Just call him Duke ‘deep ball’ Williams.

The prized Saskatchewan Roughriders free agent signing has a quiet confidence about him and his ability to haul in footballs, especially down the field.

“The last two years I was in the CFL — by far I was the best deep threat, I can say that. 2017 and 2018 I was the best deep ball threat, no argument in that,” Williams said.

“It ain’t going nowhere, that’s what I do. I mean that in the most humblest way ever. This year I can’t say that because I haven’t run the deep ball at all.”

Williams has played 31 career CFL games recording 134 receptions for 2,294 yards and 15 touchdowns, averaging an impressive 17.1 yards per catch. During the only full season the six-foot-three, 225-pound pass catcher played north of the border, he recored 88 receptions for a three-down league-leading 1,579 yards and 11 touchdowns in 18 games.

“He’s a committed football player, football is his life, that’s what he lives to do. Three things: commitment to his craft, toughness and being physical in how he plays, you can never go wrong adding a guy like that,” head coach Craig Dickenson said.

“We’re planning on putting him out there and letting him do his thing.”

The Los Angeles native caught a game-winning TD in his NFL debut with the Buffalo Bills and notched a 100-yard receiving day with six catches for 108 yards in Week 16 of the 2019 season. He spent parts of the last three years in the NFL and was waived by the Bills with a hamstring injury in August after earning nearly $700,000 over two seasons in Western New York.
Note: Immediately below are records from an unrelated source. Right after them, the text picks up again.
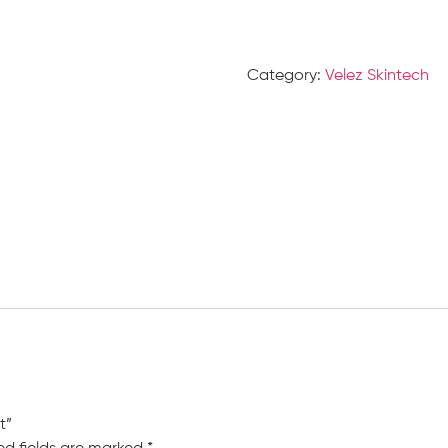
Category:
Velez Skintech
t”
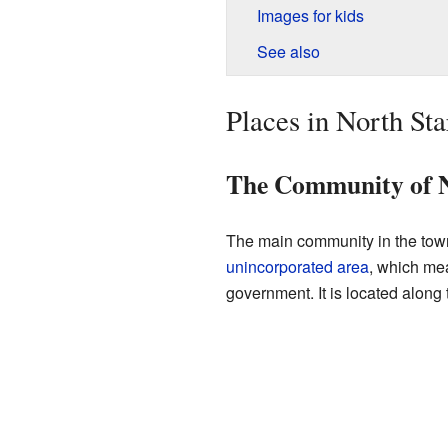
Images for kids
See also
Places in North St
The Community of N
The main community in the town
unincorporated area
, which mea
government. It is located along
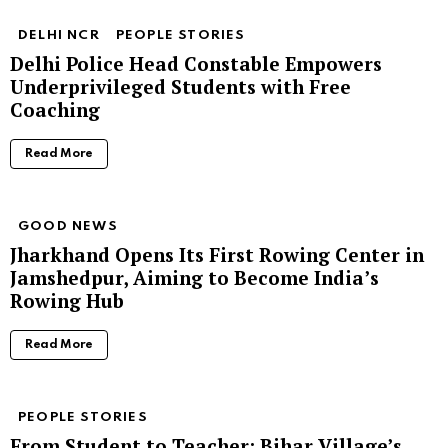
DELHI NCR
PEOPLE STORIES
Delhi Police Head Constable Empowers
Underprivileged Students with Free
Coaching
Read More
GOOD NEWS
Jharkhand Opens Its First Rowing Center in
Jamshedpur, Aiming to Become India’s
Rowing Hub
Read More
PEOPLE STORIES
From Student to Teacher: Bihar Village’s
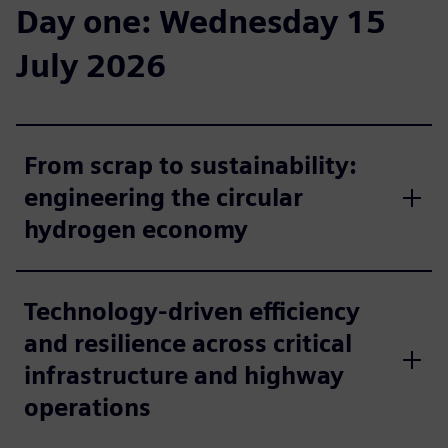
Day one: Wednesday 15
July 2026
From scrap to sustainability:
engineering the circular
hydrogen economy
Technology-driven efficiency
and resilience across critical
infrastructure and highway
operations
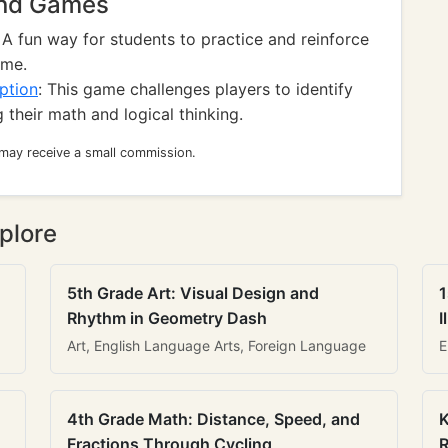
And Games
: A fun way for students to practice and reinforce
ame.
ption
: This game challenges players to identify
their math and logical thinking.
 may receive a small commission.
plore
5th Grade Art: Visual Design and
1
Rhythm in Geometry Dash
I
Art, English Language Arts, Foreign Language
E
4th Grade Math: Distance, Speed, and
K
Fractions Through Cycling
R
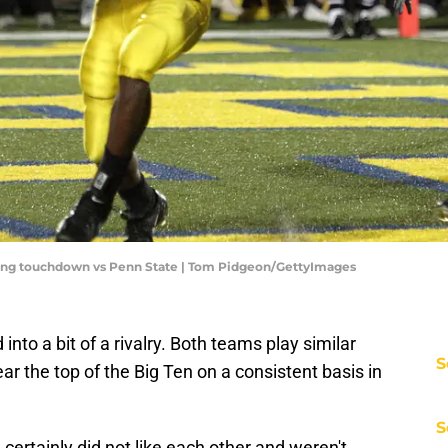
ng touchdown vs Penn State | Tom Pidgeon/GettyImages
nto a bit of a rivalry. Both teams play similar
S
ar the top of the Big Ten on a consistent basis in
S
ertainly did not like each other and weren't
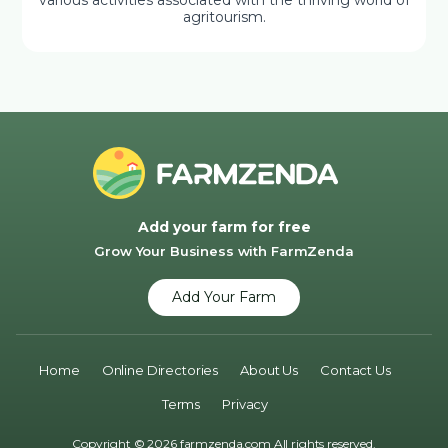
various activities associated with the thriving world of
agritourism.
Add your farm for free
Grow Your Business with FarmZenda
Add Your Farm
Home
Online Directories
About Us
Contact Us
Terms
Privacy
Copyright © 2026 farmzenda.com All rights reserved.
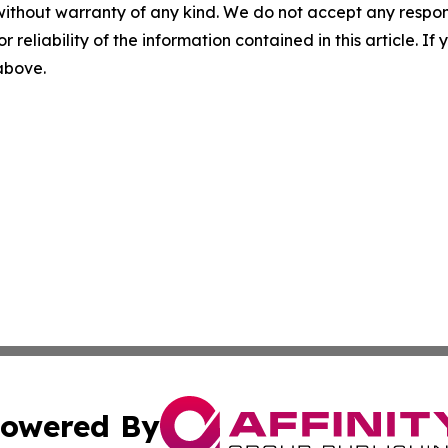
without warranty of any kind. We do not accept any responsib
r reliability of the information contained in this article. I
 above.
owered By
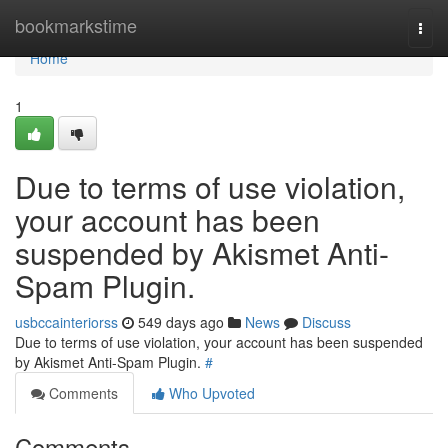
Home
bookmarkstime
Togg
navi
Home
1
Due to terms of use violation,
your account has been
suspended by Akismet Anti-
Spam Plugin.
usbccainteriorss
549 days ago
News
Discuss
Due to terms of use violation, your account has been suspended
by Akismet Anti-Spam Plugin.
#
Comments
Who Upvoted
Comments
“I was surprised, but I learned that you can’t stress over what you can’t control. Josh [Allen] gave me high praises, he knew what I could do. The coaching staff knew what I could do, but it’s a business decision,” Williams said.

“It had to be a business decision, it wasn’t a no talent situation, it was just a business decision. I’m thankful for the Bills for the opportunity they gave me and it’s no bad mouth about them — they’re a great organization as you can see right now.”

The Riders reached out to Williams immediately following his release from Buffalo. He waited over one month for another NFL contract to come his way, but after it didn’t materialize the green and white became an easy choice because of connections to defensive back Nick Marshall, receiver Ricardo Louis and the most key was offensive coordinator Jason Maas.

“I’ve been keeping up with the Riders since game one, so I was already watching games while I was in mini-camp and I had an idea of where I was going to come to. I already said if the NFL didn’t work out for me, I was going to be a Rider,” Williams said.

“It’s not about money, it’s about actually leaving a legacy and I couldn’t leave a legacy on a practice squad in the NFL. I had to make a business decision to go to where I was loved, where they were actually going to play me and use my talents.”

Maas knows how to deploy Williams and utilize his unique skillset while his new quarterback Cody Fajardo can already see why he was a CFL all-star the last time he was on the field in Canada.